Saved data entries:
════════

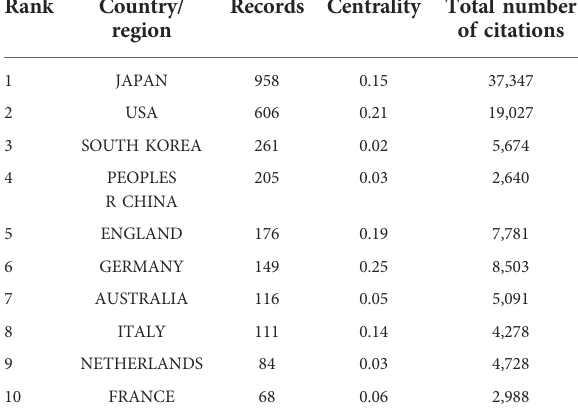
TABLE 1 Top 10 countries in terms of publications. Rank Country/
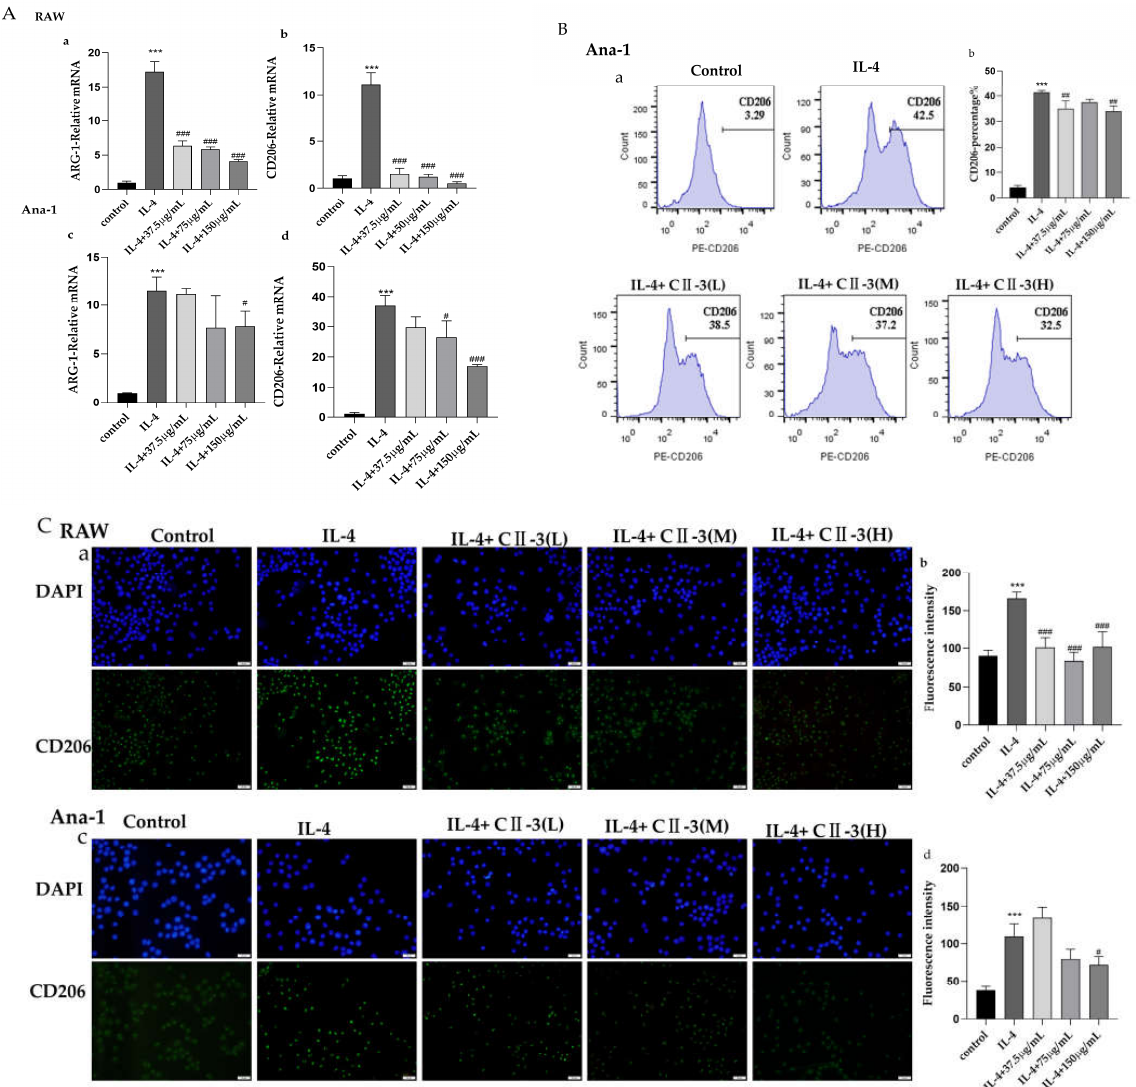
Figure 4. Impact of CII-3 on the expression of ARG-1 and CD206 in IL-4-induced RAW 264.7 and Ana-1 cells. ( A ): RT-PCR result of ARG-1 ( a , c ) and CD206 ( b , d ) in RAW 264.7 and Ana-1 cells; ( B ): Flow cytometry result of CD206 expression in Ana-1 cells ( a , b ); ( C ): Immunofluorescence result of CD206 expression in RAW 264.7 ( a , b ) and Ana-1 ( c , d ) (scale bar = 20 µm). *** p < 0.001 vs. the control group; # p < 0.05, ## p < 0.01, and ### p < 0.001 vs. the IL-4 group.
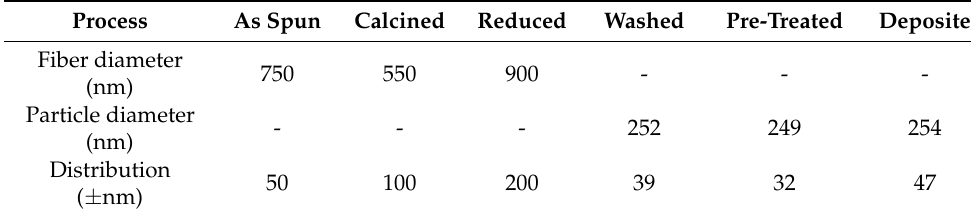
Figure 1. Micrographs of Nd 2 Fe 14 B nanoparticle fabrication process after each stage: ( a ) as spun, ( b ) calcined, ( c ) reduced and ( d ) washed. Table 1. Measured diameters of the sample at each process stage.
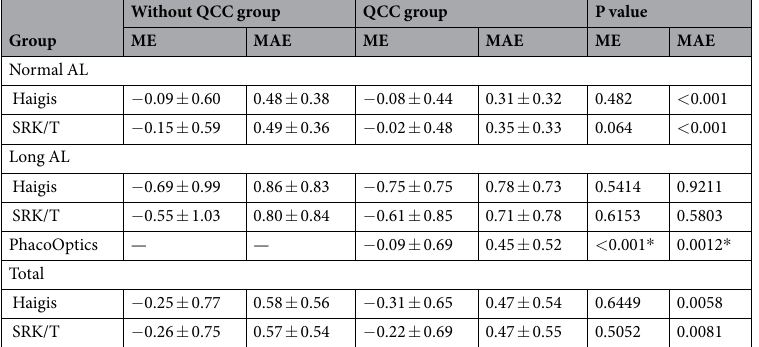
Table 3. Refractive outcomes of Haigis and SRK/T formulas in patients with different axial lengths in the two groups. QCC = Quality control circle, AL = Axial length, ME = Mean prediction error, MAE = Mean absolute prediction error. * The P value comes from comparing the results of PhacoOptics software with those of the Haigis and SRK/T formulas after the QCC activity.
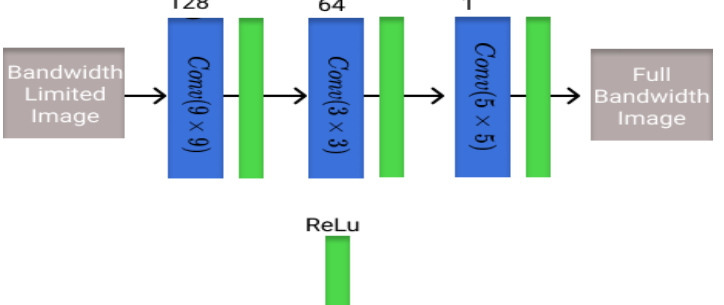
Figure 1. Visualization of the SRCNN architecture utilized in this study with different blocks and the number of filters present in each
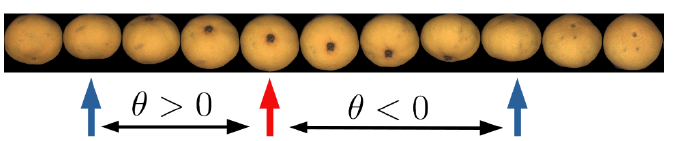
Figure 13. Sequence of views. Blue and red arrows indicate local minima and maxima respectively, of the sequence B = { b i } of the semi-minor axis. If the sequence B is increasing at instant i , then θ > 0. This means (for this direction of rotation) that the part below the fruit center in the view is higher than the part above the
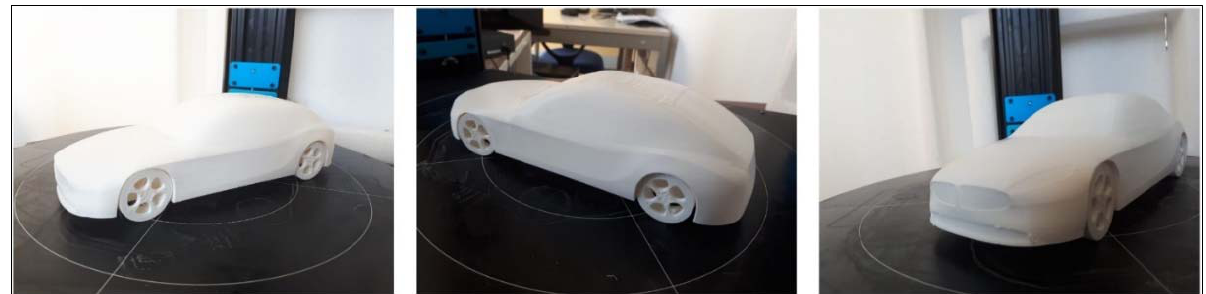
Figure 21. Augmented reality implementation of the two models.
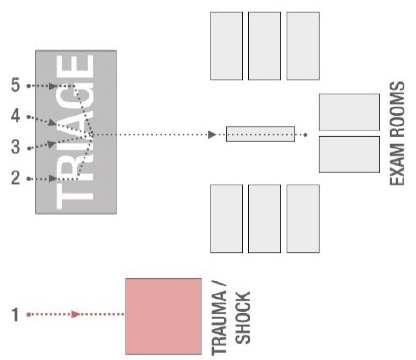
Figure 4. FSED based Triage and Layout Organization.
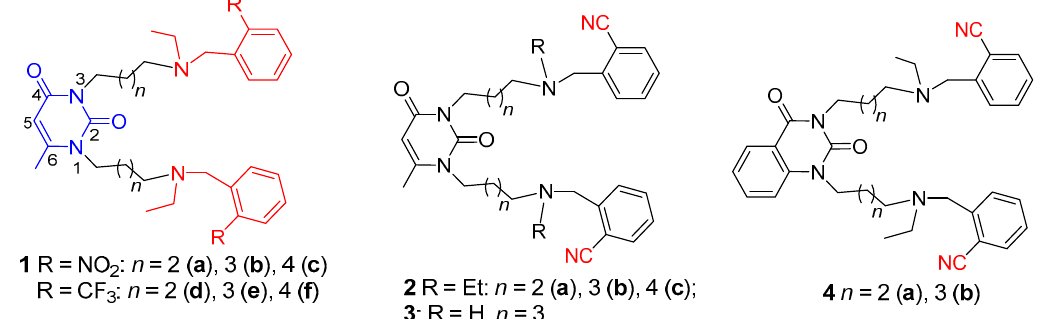
Figure 1. Structures of previous reported acetylcholinesterase (AChE) inhibitors 1a – f with 6-methyluracil, nitro-, and trifluoromethyl moieties [25] and herein reported AChE inhibitors 2a – c, 3,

════════

**What needs to be done:**
For this exercise, transcribe the data exactly but without its pictures.

**Response:**
TABLE 1 Top 10 countries in terms of publications. Rank Country/
Figure 4. Impact of CII-3 on the expression of ARG-1 and CD206 in IL-4-induced RAW 264.7 and Ana-1 cells. ( A ): RT-PCR result of ARG-1 ( a , c ) and CD206 ( b , d ) in RAW 264.7 and Ana-1 cells; ( B ): Flow cytometry result of CD206 expression in Ana-1 cells ( a , b ); ( C ): Immunofluorescence result of CD206 expression in RAW 264.7 ( a , b ) and Ana-1 ( c , d ) (scale bar = 20 µm). *** p < 0.001 vs. the control group; # p < 0.05, ## p < 0.01, and ### p < 0.001 vs. the IL-4 group.
Figure 1. Micrographs of Nd 2 Fe 14 B nanoparticle fabrication process after each stage: ( a ) as spun, ( b ) calcined, ( c ) reduced and ( d ) washed. Table 1. Measured diameters of the sample at each process stage.
Table 3. Refractive outcomes of Haigis and SRK/T formulas in patients with different axial lengths in the two groups. QCC = Quality control circle, AL = Axial length, ME = Mean prediction error, MAE = Mean absolute prediction error. * The P value comes from comparing the results of PhacoOptics software with those of the Haigis and SRK/T formulas after the QCC activity.
Figure 1. Visualization of the SRCNN architecture utilized in this study with different blocks and the number of filters present in each
Figure 13. Sequence of views. Blue and red arrows indicate local minima and maxima respectively, of the sequence B = { b i } of the semi-minor axis. If the sequence B is increasing at instant i , then θ > 0. This means (for this direction of rotation) that the part below the fruit center in the view is higher than the part above the
Figure 21. Augmented reality implementation of the two models.
Figure 4. FSED based Triage and Layout Organization.
Figure 1. Structures of previous reported acetylcholinesterase (AChE) inhibitors 1a – f with 6-methyluracil, nitro-, and trifluoromethyl moieties [25] and herein reported AChE inhibitors 2a – c, 3,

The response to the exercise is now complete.